• REQUIRED WORK: Reproduce the rows word for word, from the line with "Rank the series" through the end of the rows, leaving out the pictures.

• Dataset records:
BEGIN

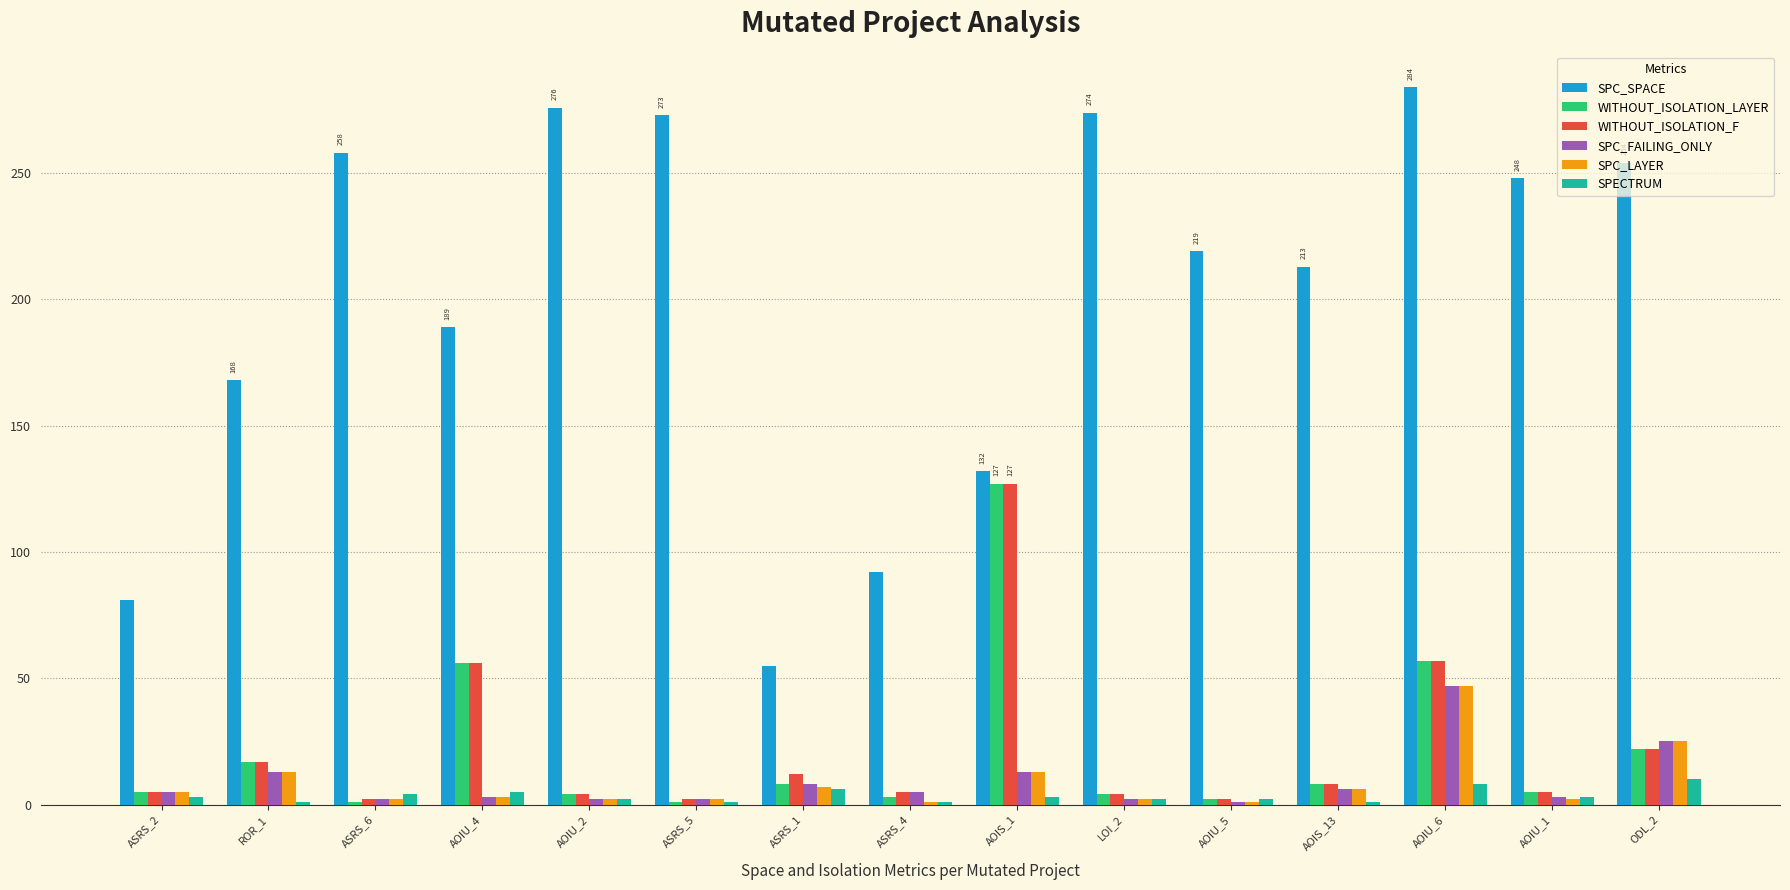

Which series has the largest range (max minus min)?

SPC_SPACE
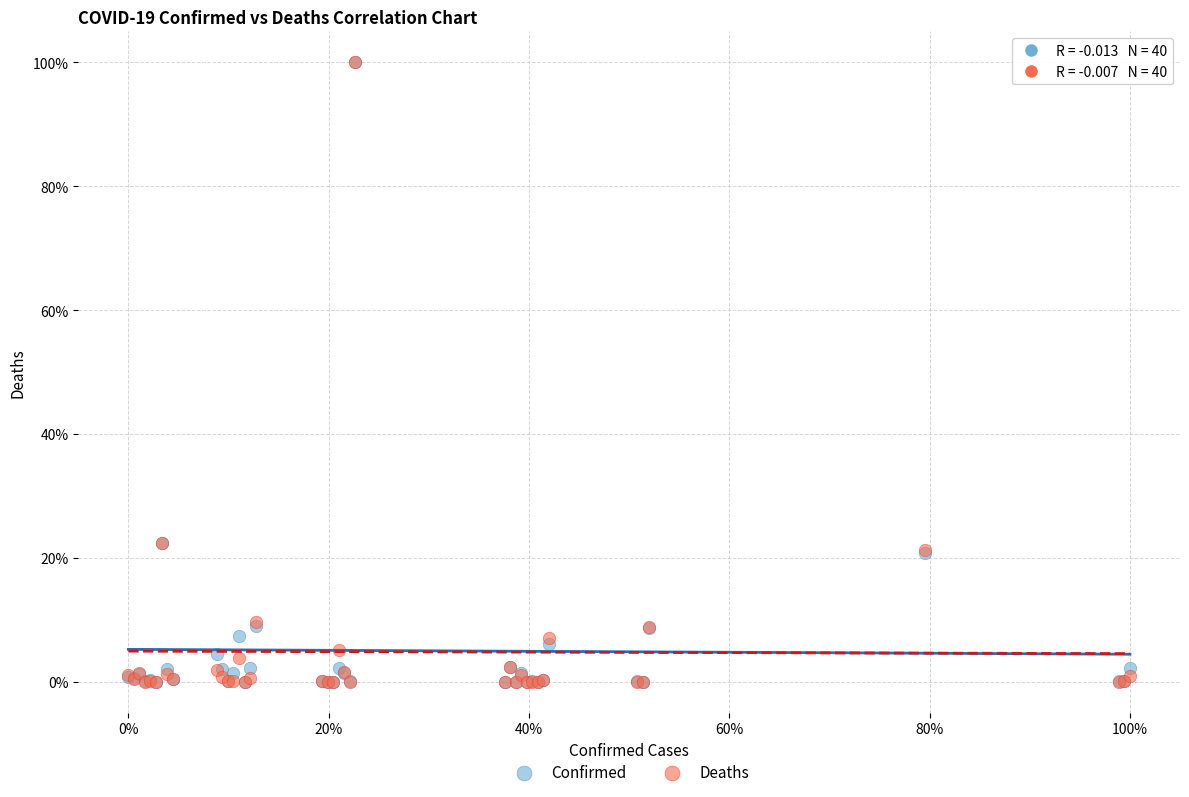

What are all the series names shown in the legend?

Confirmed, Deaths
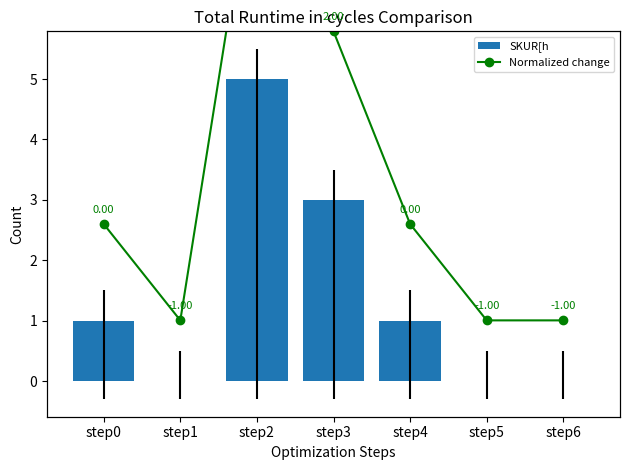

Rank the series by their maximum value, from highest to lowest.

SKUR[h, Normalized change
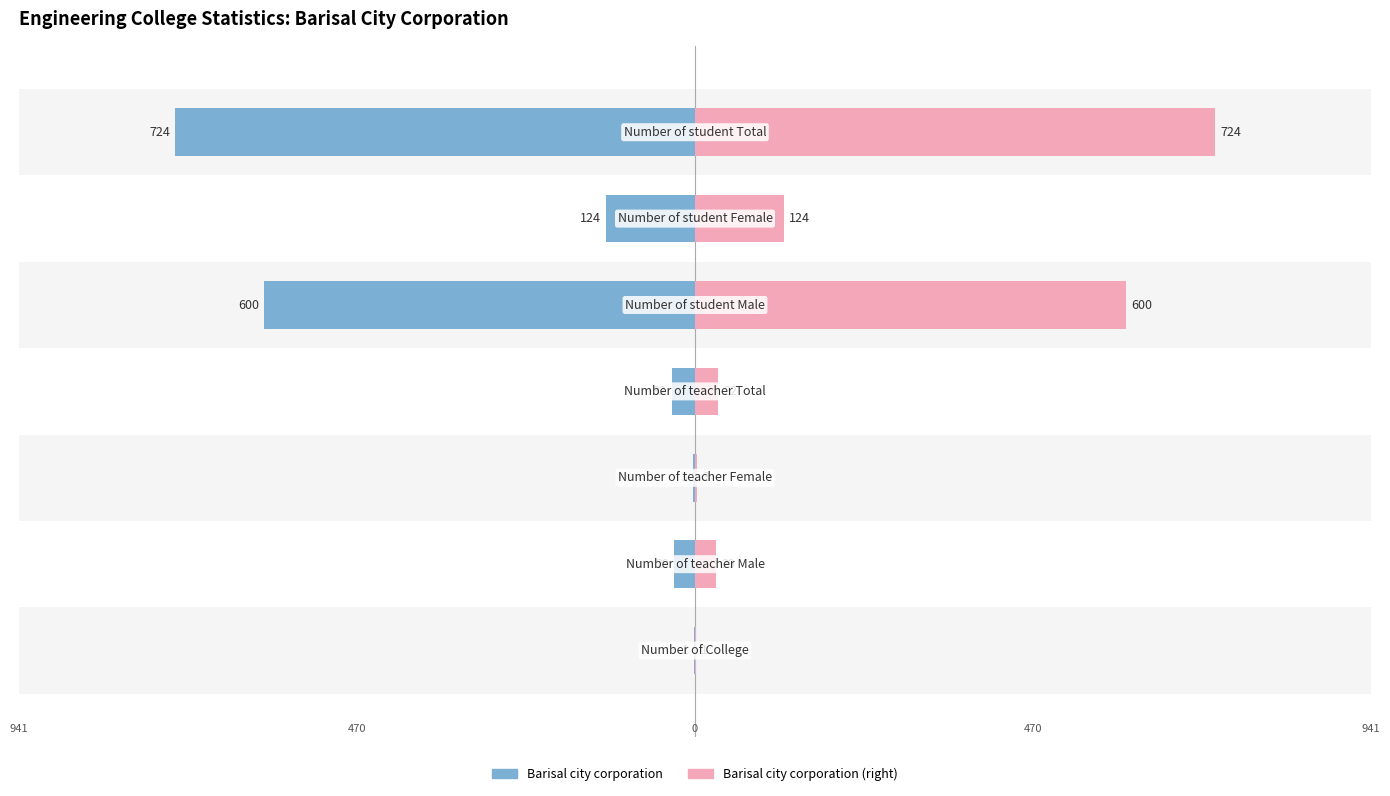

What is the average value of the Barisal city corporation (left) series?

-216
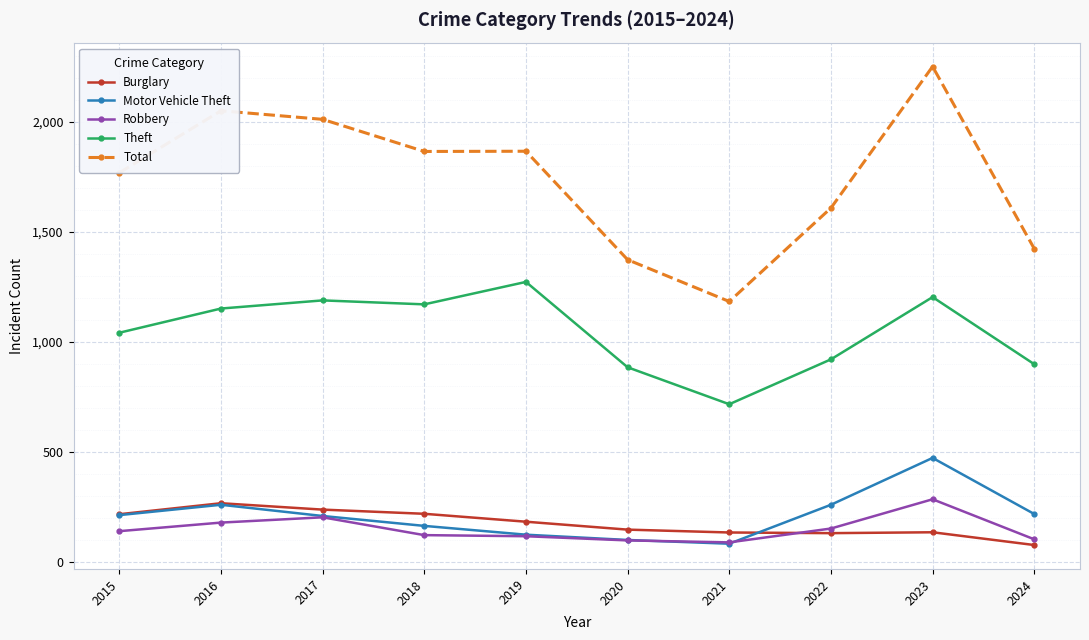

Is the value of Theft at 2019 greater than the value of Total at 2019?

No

END

• ANSWER BOX:
Rank the series by their maximum value, from highest to lowest.

SKUR[h, Normalized change

What is the average value of the Barisal city corporation (left) series?

-216

Is the value of Theft at 2019 greater than the value of Total at 2019?

No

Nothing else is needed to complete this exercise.